How to cook fat sausage with green bamboo shoots
1. Clean the inside and outside of the fat sausage you bought, then marinate it with cooking wine (10ml) and ginger slices (3 slices) for 10 minutes, then use Rinse with clean water.
2 Cut the sausage into sections, put water in the pot, pour in the remaining cooking wine, ginger (3 slices), and star anise, cook for about 3 minutes, and then rinse with water. Water control standby.
3 Cut green onions into sections and set aside. Peel the green bamboo shoots and cut into hob cubes.
4 Put oil in the pot, more oil, heat to 70% over high heat, then add the fat intestines and remaining ginger slices, and stir fry together for about 30 seconds.

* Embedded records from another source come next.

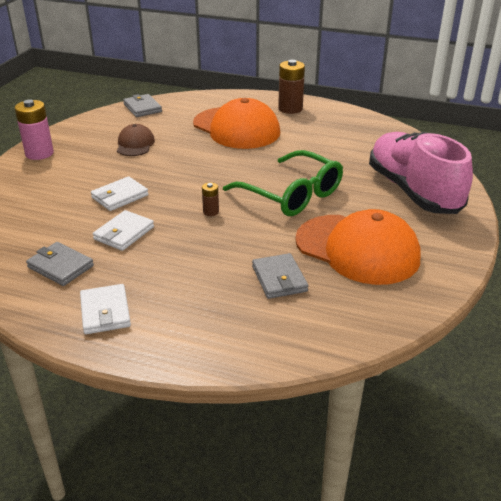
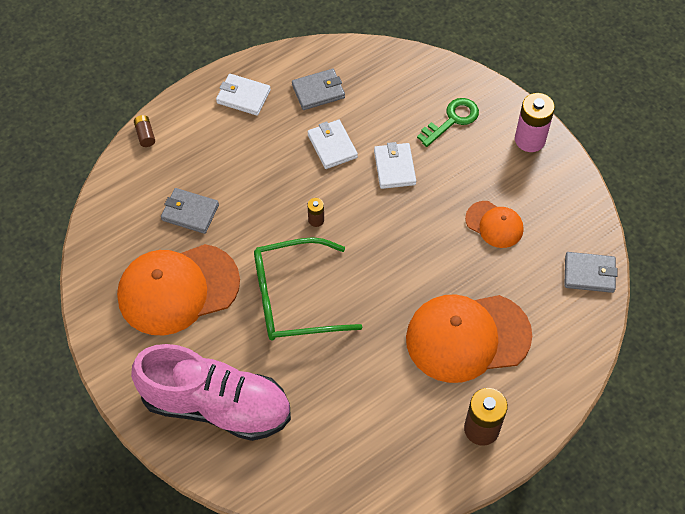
camera: 125 degrees right, 25 degrees up
(43, 188) = (452, 120): none -> green key
(135, 144) = (494, 224): brown cap -> orange cap
(222, 359) = (145, 135): none -> brown battery

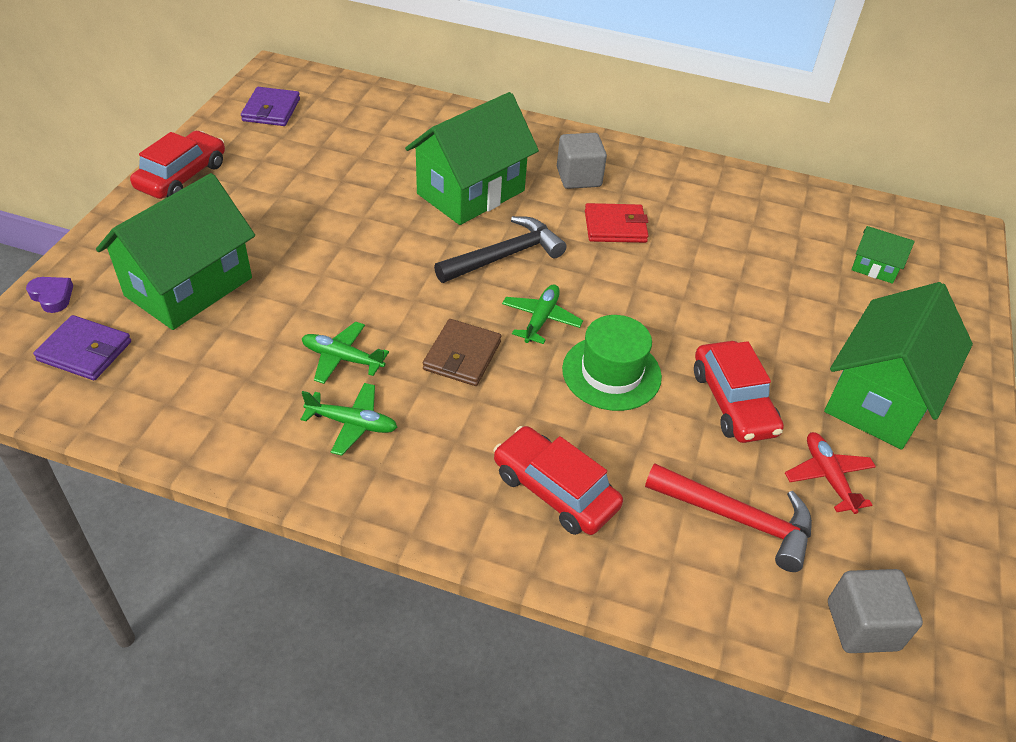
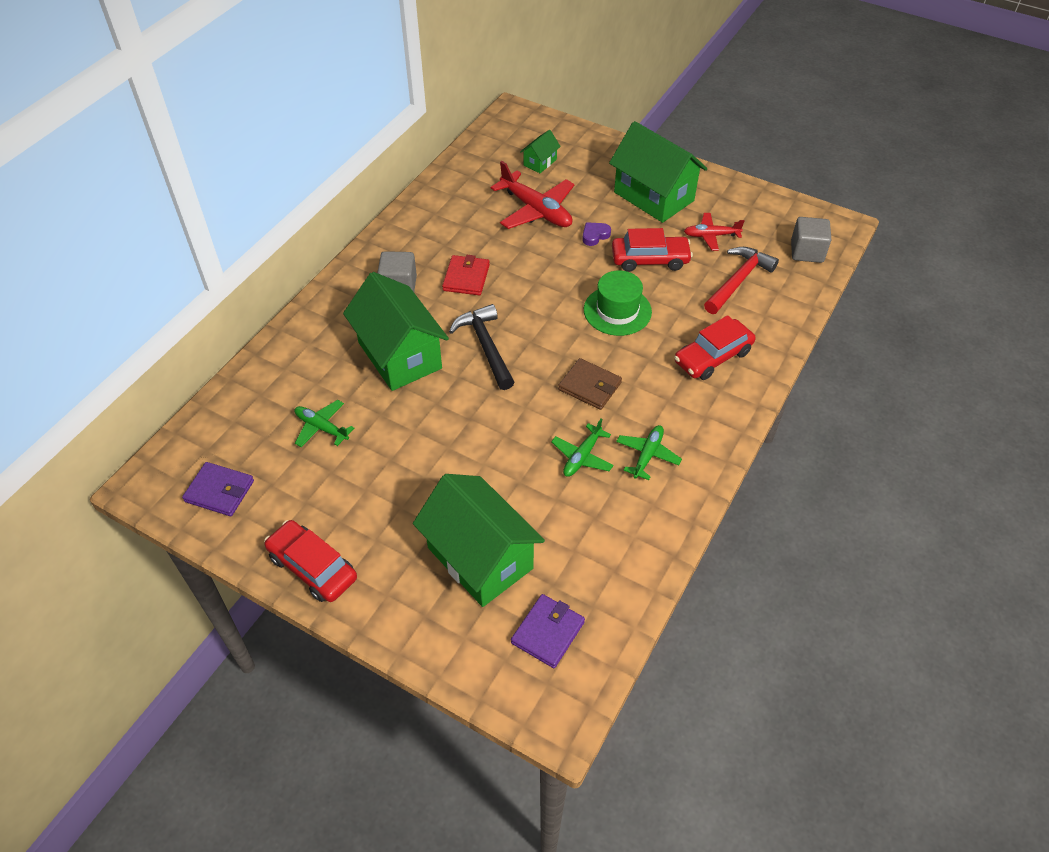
camera: 75 degrees left, 5 degrees up
(52, 296) = (472, 665): purple heart -> purple heart (595, 235)
(541, 319) = (559, 337): green plane -> green plane (321, 427)
(772, 274) = (536, 210): none -> red plane

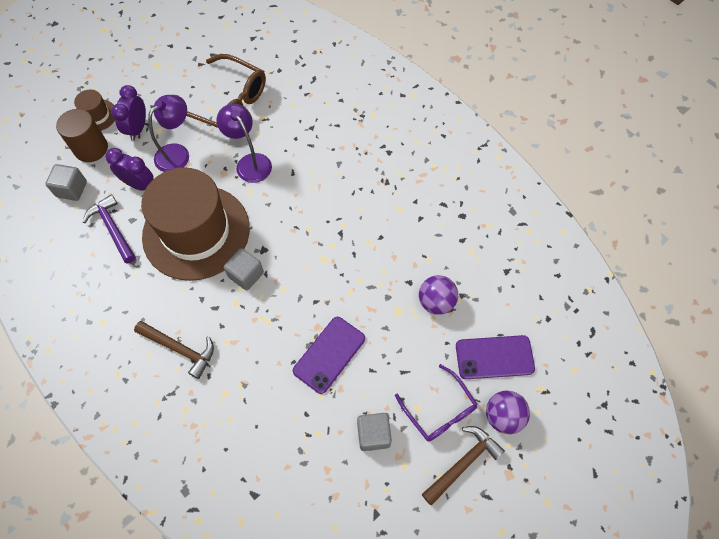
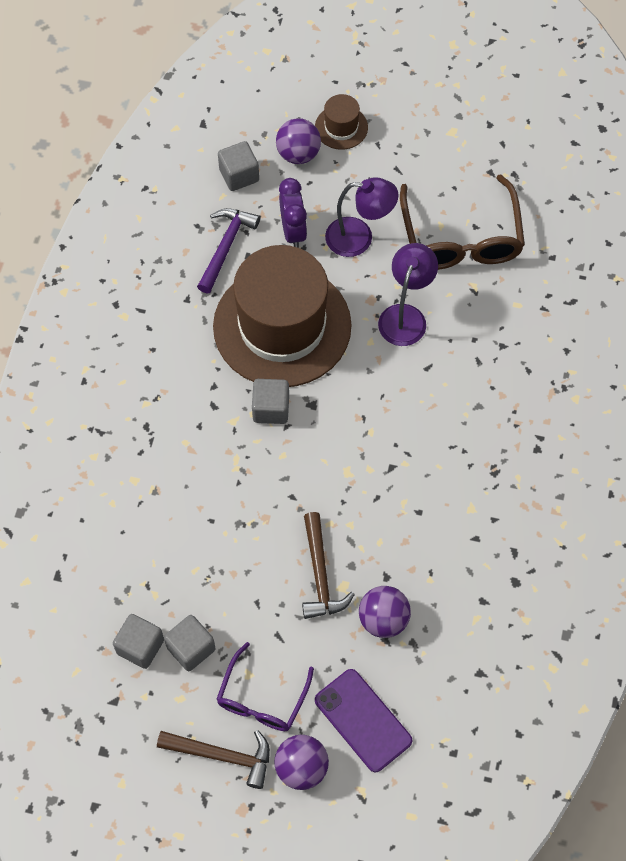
camera: 55 degrees right, 0 degrees up
(91, 148) = (298, 154): brown cylinder -> purple ball
(137, 129) = (357, 177): purple clock -> none
(180, 349) = (148, 406): brown hammer -> brown hammer (320, 574)
(329, 354) = (244, 550): purple phone -> none
(348, 469) = (140, 646): none -> grey cube

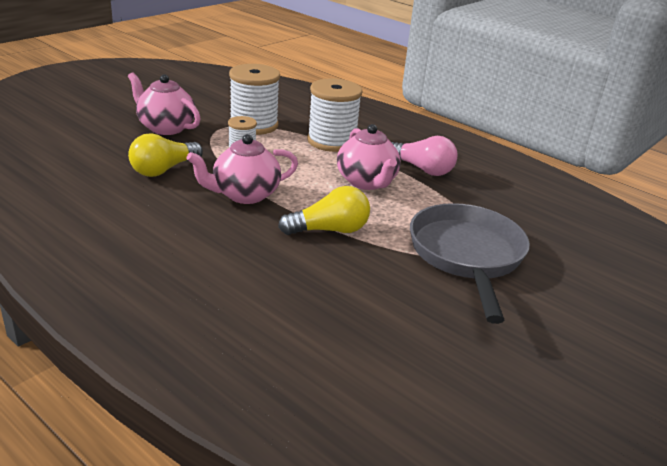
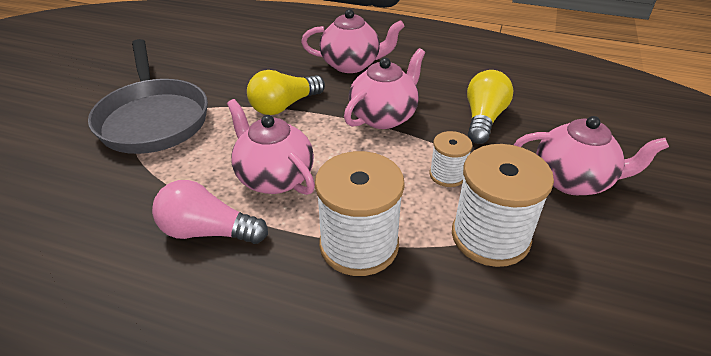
camera: 160 degrees right, 10 degrees up
(219, 254) = (352, 64): none -> pink teapot

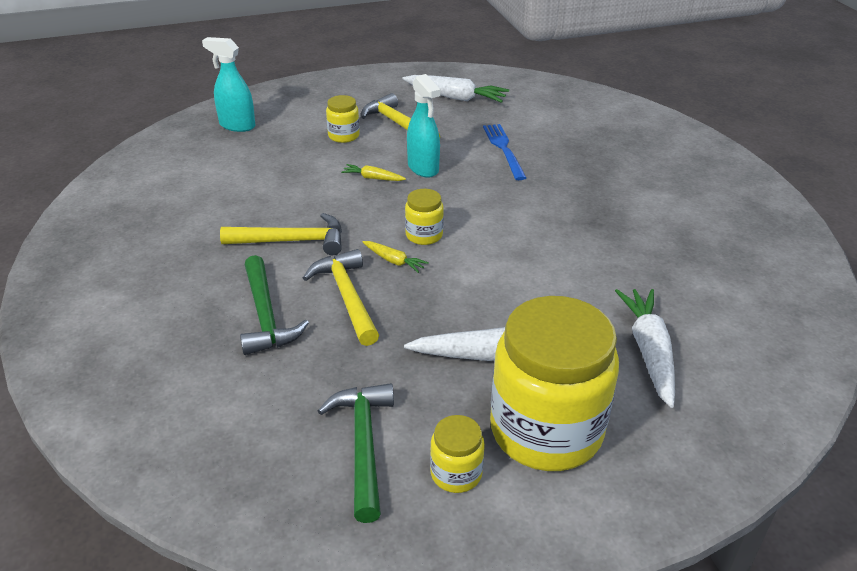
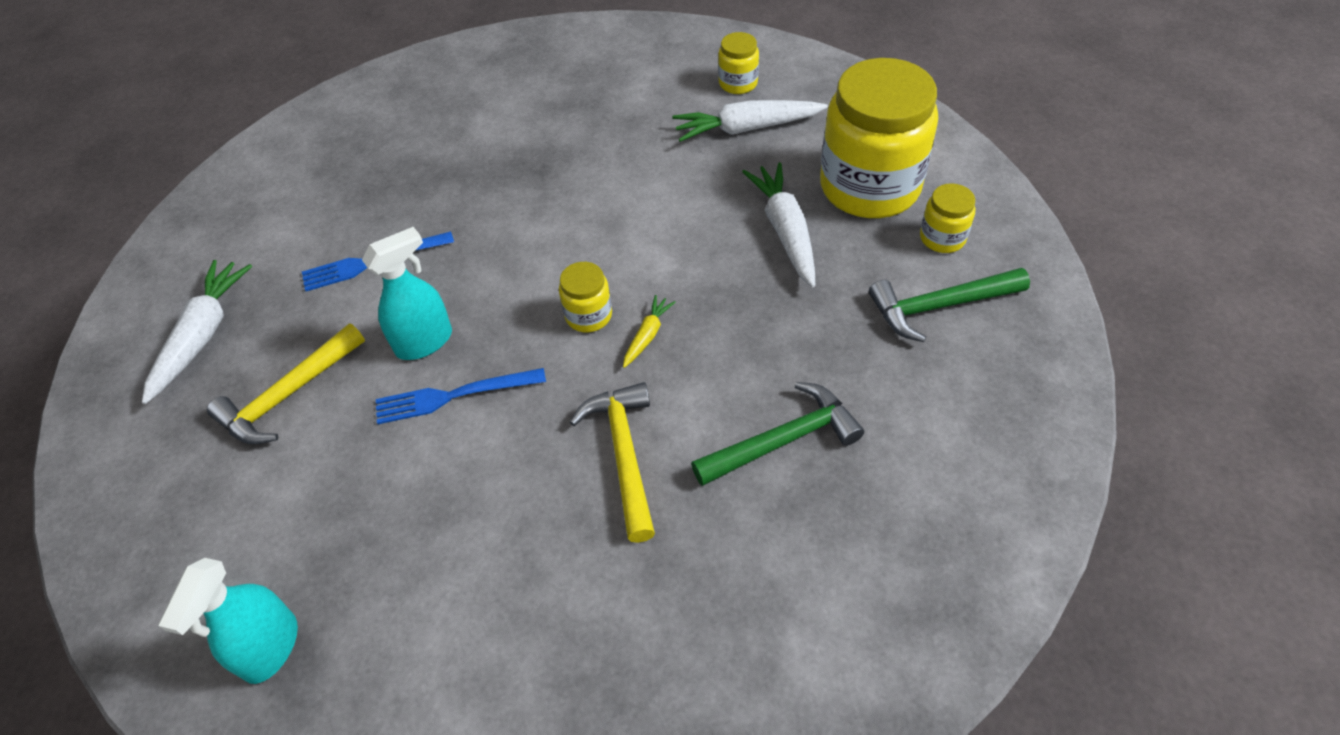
camera: 95 degrees left, 15 degrees up
(343, 136) = (322, 462): yellow jar -> yellow jar (738, 83)
(347, 297) = (726, 367): yellow hammer -> none
(373, 178) = (454, 395): yellow carrot -> blue fork

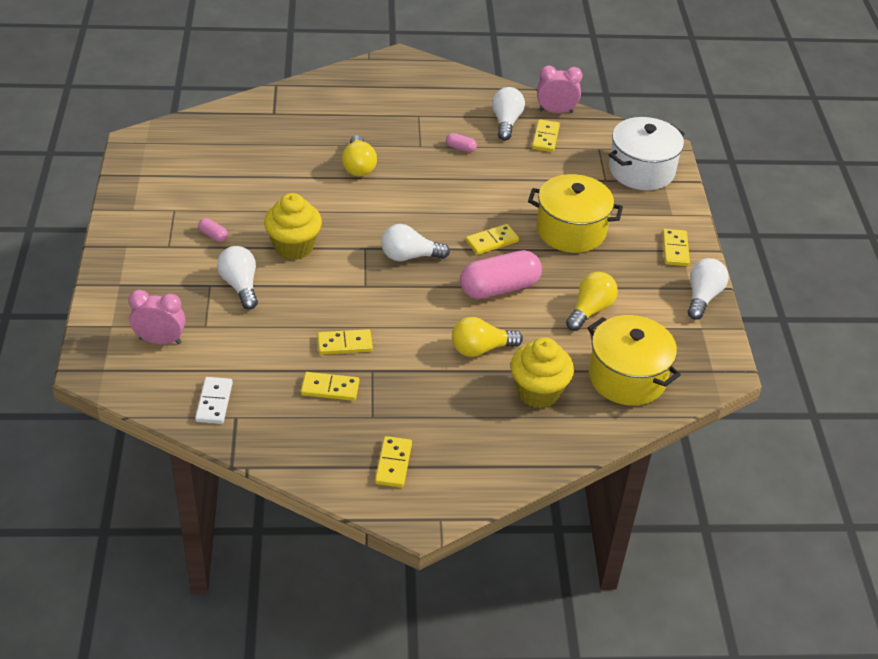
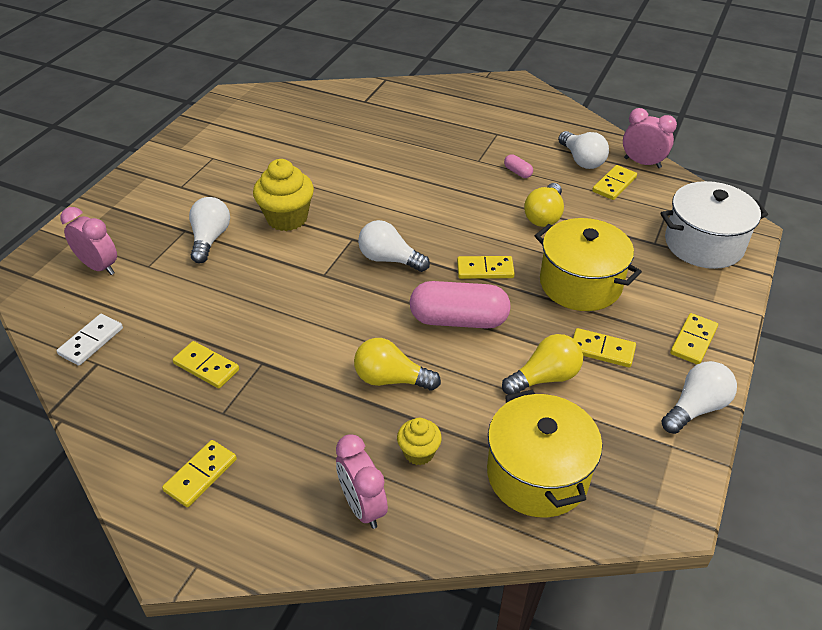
camera: 30 degrees right, 0 degrees up
(213, 235) = (226, 188): pink capsule -> none
(344, 344) = (257, 326): yellow domino -> yellow domino (602, 350)
(358, 166) = (405, 163): yellow light bulb -> yellow light bulb (544, 216)
(506, 122) = (582, 160): white light bulb -> white light bulb turned 120 degrees clockwise
(525, 440) = (363, 506): none -> pink clock
(538, 392) = (419, 452): yellow cupcake -> yellow cupcake, size x0.56

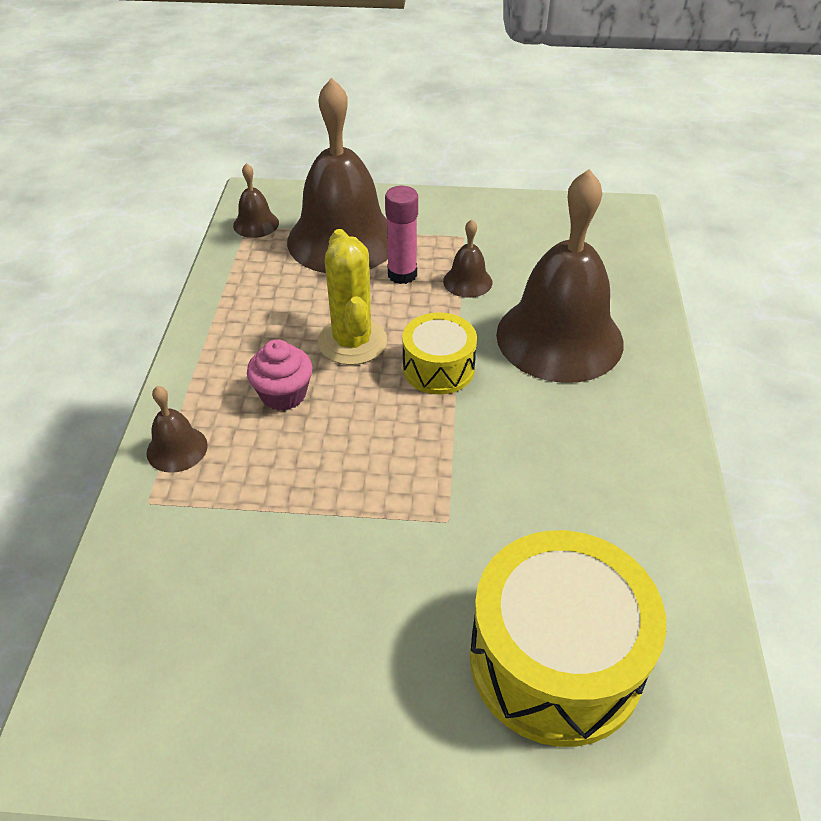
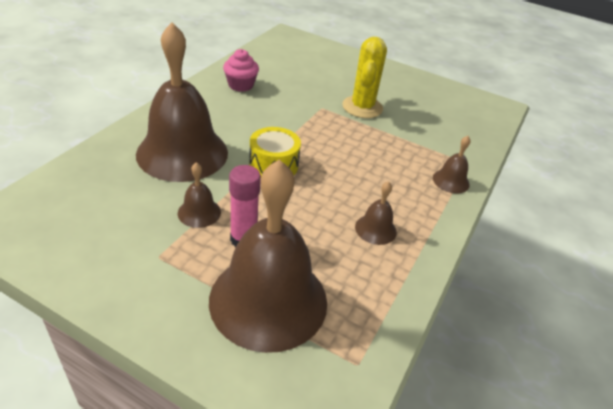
camera: 160 degrees left, 5 degrees down
(256, 224) = (346, 363): brown bell -> brown bell (375, 229)
(283, 394) = (379, 186): pink cupcake -> pink cupcake (240, 85)
(352, 342) = (317, 201): yellow cactus -> yellow cactus (362, 107)
(555, 660) = (312, 66): yellow drum -> none

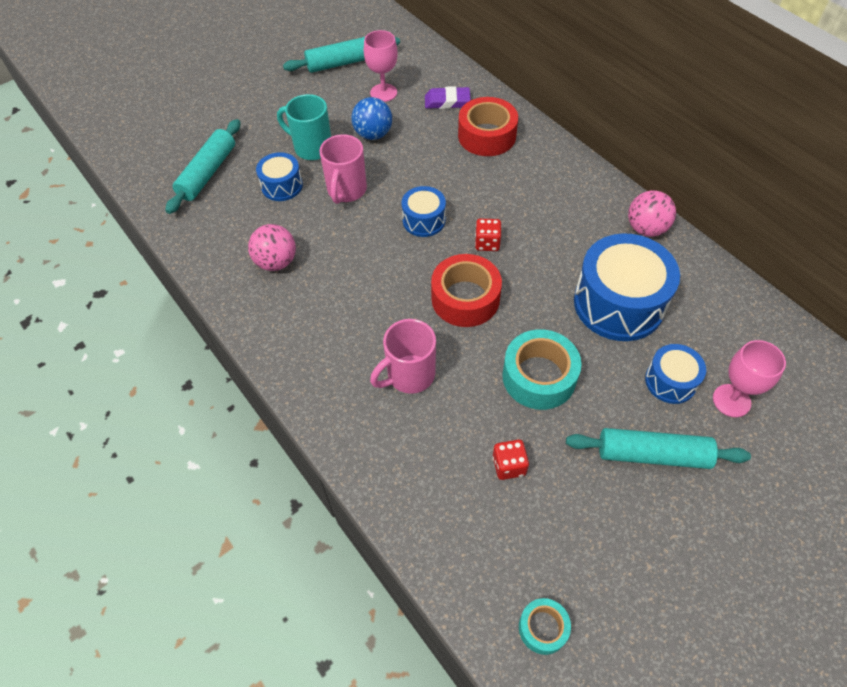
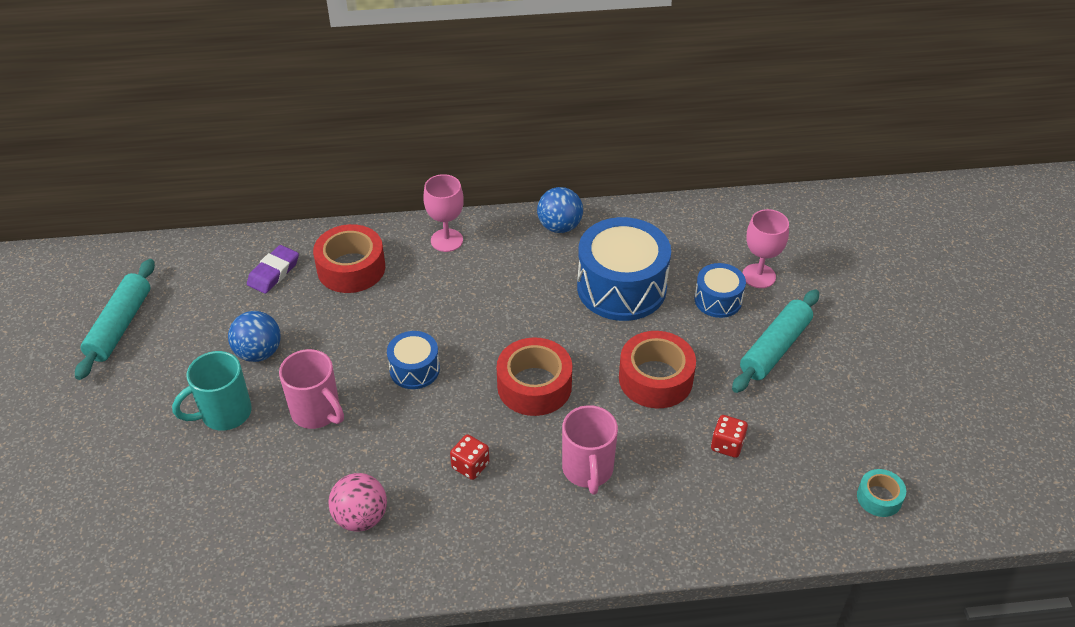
camera: 60 degrees left, 10 degrees down
(207, 173) = (164, 528): turquoise rolling pin -> none
(282, 186) = (255, 465): blue drum -> none
(383, 93) = (206, 315): pink goblet -> pink goblet (446, 240)
(487, 243) = (484, 337): red dice -> red dice (470, 466)
(539, 377) = (655, 379): turquoise tape -> red tape
(646, 229) = (559, 226): pink ball -> blue ball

5 Then add white pepper and garlic and continue to stir-fry.
6 Add light soy sauce, braised soy sauce, and Sichuan peppercorns, and continue to stir-fry for about 1 minute.
7 Pour in the Pixian bean paste and stir-fry over high heat until the sausage becomes skinny.
8 Boil a pot of water (2000ml). When the water is hot, pour the fried sausage directly into the pot. Open the lid and simmer over high heat for about 30 minutes. When pouring the sausage, add scallions and dried chili. , chicken essence and salt.
9 Simmer for about half an hour, then add the green bamboo shoots (you can add the green bamboo shoots first, the green bamboo shoots are more difficult to cook), simmer for 20 minutes, and then the juice is reduced.
The story behind the food
Because the smell of fat intestines is relatively strong, a lot of seasonings are used to temper it, including plenty of onions, ginger, garlic, chili, and Sichuan peppercorns.
When stewing, a lot of seasonings should be added to make the sausage more flavorful.